Task input —
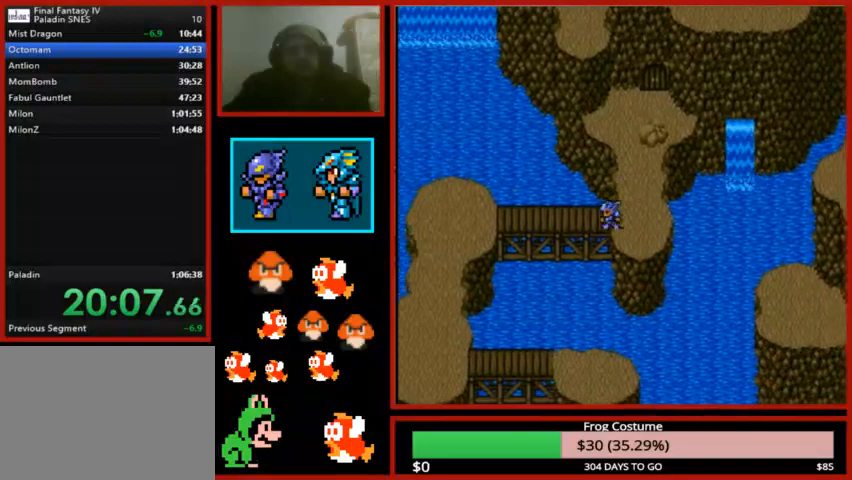
Gameplay with a controller (PlayStation layout); each line is a JSON object with the inputs held at the frame after it. "events" lists button and stick changes between this image and that frame as [ms after this image, input, new state], when the widget could be followed in between.
{"buttons": ["DPAD_LEFT"], "left_stick": "center", "right_stick": "center", "events": [[467, "left_stick", "center"]]}
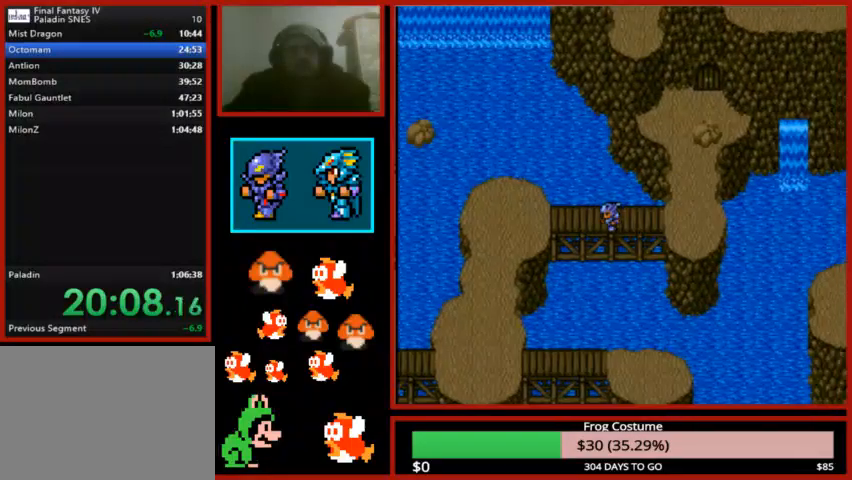
{"buttons": ["DPAD_LEFT"], "left_stick": "center", "right_stick": "center", "events": []}
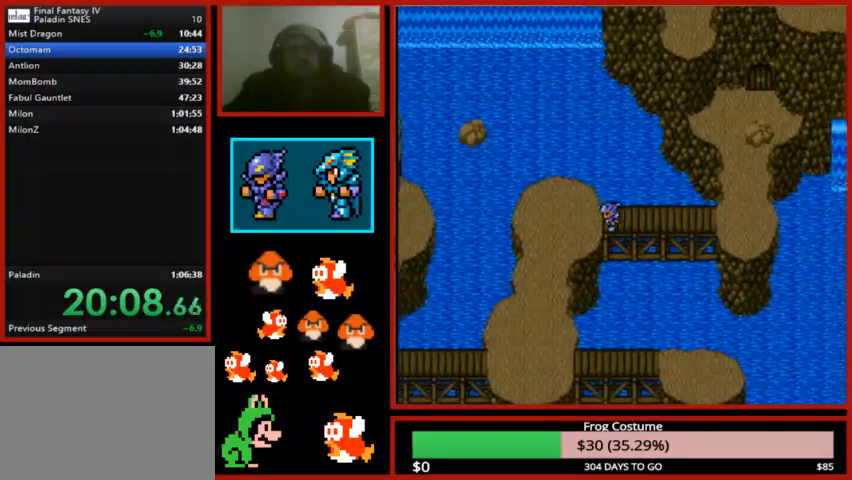
{"buttons": ["DPAD_DOWN"], "left_stick": "center", "right_stick": "center", "events": [[333, "DPAD_DOWN", "down"], [333, "DPAD_LEFT", "up"]]}
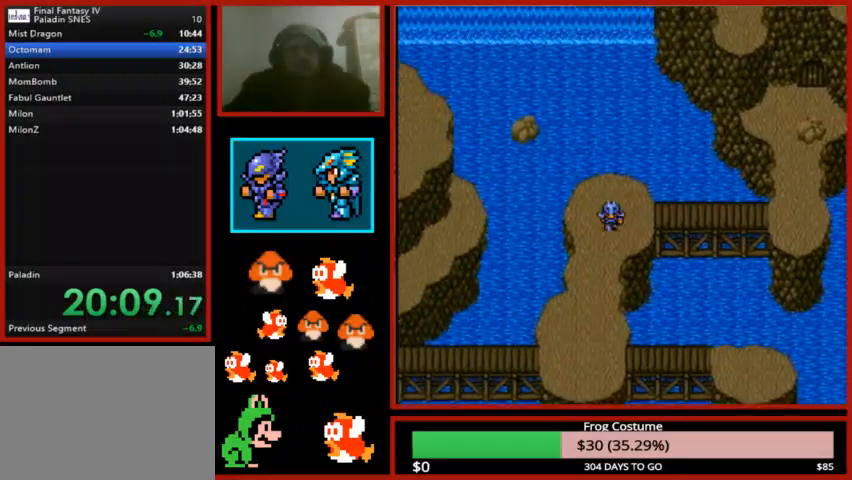
{"buttons": ["DPAD_DOWN"], "left_stick": "center", "right_stick": "center", "events": []}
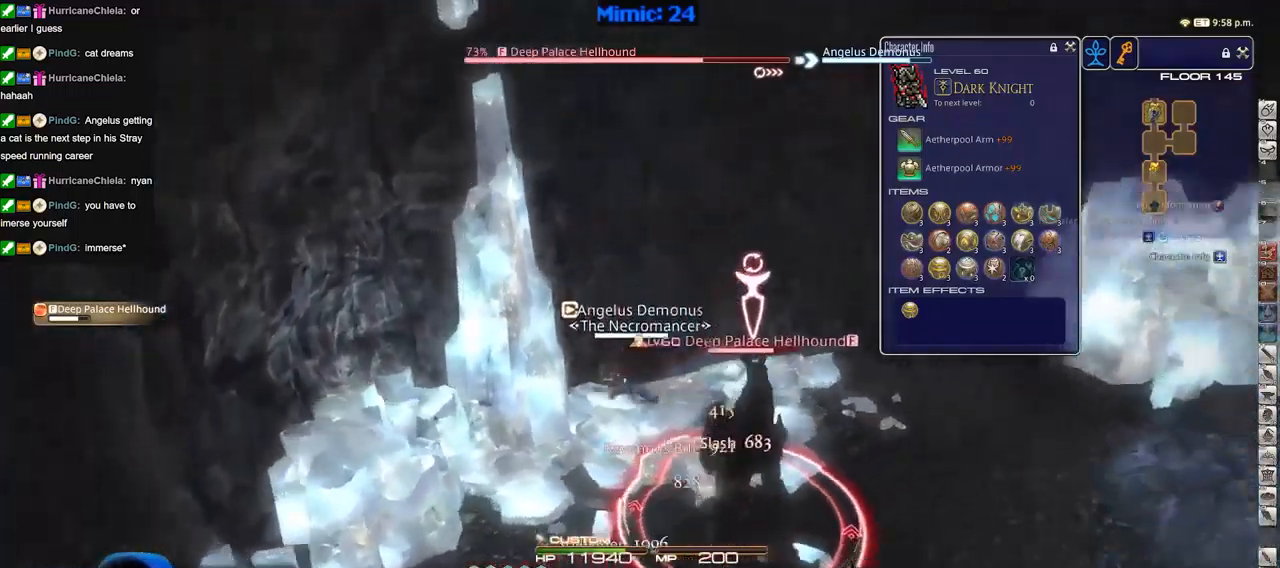
Gameplay with keyboard; each line is a JSON object with the keys held at the frame after it. "events" lists presses ("down") and releases ("up") of ".", "/", "0", "1", "2", "3", "4", "5", "6", "7", "8", "9", "a", "alt_l", "alt_r", "b", "backslash", "backspace", "c", "caps_lock", "comma", "ctrl_l", "ctrl_r", "d", "down", "e", "equals", "escape", "f", "f1", "f10", "f11", "f12", "f2", "f3", "f4", "f5", "f6", "f7", "f8", "f9", "g", "h", "i", "j", "k", "l", "lbracket", "left", "m", "minus", "n", "o", "p", "q", "quote", "r", "rbracket", "return", "right", "s", "semicolon", "shift_l", "shift_r", "space", "super", "t", "tab", "tilde", "u", "up", "v", "w", "x", "y" and "z" between this image and that frame as [ms after this image, input, new state], when the widget could be followed in between. No other keys are recorded. Mouse input is not recorded.
{"keys": ["a"], "events": [[100, "rbracket", "up"], [150, "s", "down"], [250, "a", "up"], [250, "d", "down"], [284, "d", "up"], [284, "s", "up"], [484, "a", "down"]]}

Exercise details — Leaving pictures aside, write out each record above exactly as given.

Task output —
Gameplay with a controller (PlayStation layout); each line is a JSON object with the inputs held at the frame after it. "events" lists button and stick changes between this image and that frame as [ms after this image, input, new state], when the widget could be followed in between.
{"buttons": ["DPAD_LEFT"], "left_stick": "center", "right_stick": "center", "events": [[467, "left_stick", "center"]]}
{"buttons": ["DPAD_LEFT"], "left_stick": "center", "right_stick": "center", "events": []}
{"buttons": ["DPAD_DOWN"], "left_stick": "center", "right_stick": "center", "events": [[333, "DPAD_DOWN", "down"], [333, "DPAD_LEFT", "up"]]}
{"buttons": ["DPAD_DOWN"], "left_stick": "center", "right_stick": "center", "events": []}
Gameplay with keyboard; each line is a JSON object with the keys held at the frame after it. "events" lists presses ("down") and releases ("up") of ".", "/", "0", "1", "2", "3", "4", "5", "6", "7", "8", "9", "a", "alt_l", "alt_r", "b", "backslash", "backspace", "c", "caps_lock", "comma", "ctrl_l", "ctrl_r", "d", "down", "e", "equals", "escape", "f", "f1", "f10", "f11", "f12", "f2", "f3", "f4", "f5", "f6", "f7", "f8", "f9", "g", "h", "i", "j", "k", "l", "lbracket", "left", "m", "minus", "n", "o", "p", "q", "quote", "r", "rbracket", "return", "right", "s", "semicolon", "shift_l", "shift_r", "space", "super", "t", "tab", "tilde", "u", "up", "v", "w", "x", "y" and "z" between this image and that frame as [ms after this image, input, new state], when the widget could be followed in between. No other keys are recorded. Mouse input is not recorded.
{"keys": ["a"], "events": [[100, "rbracket", "up"], [150, "s", "down"], [250, "a", "up"], [250, "d", "down"], [284, "d", "up"], [284, "s", "up"], [484, "a", "down"]]}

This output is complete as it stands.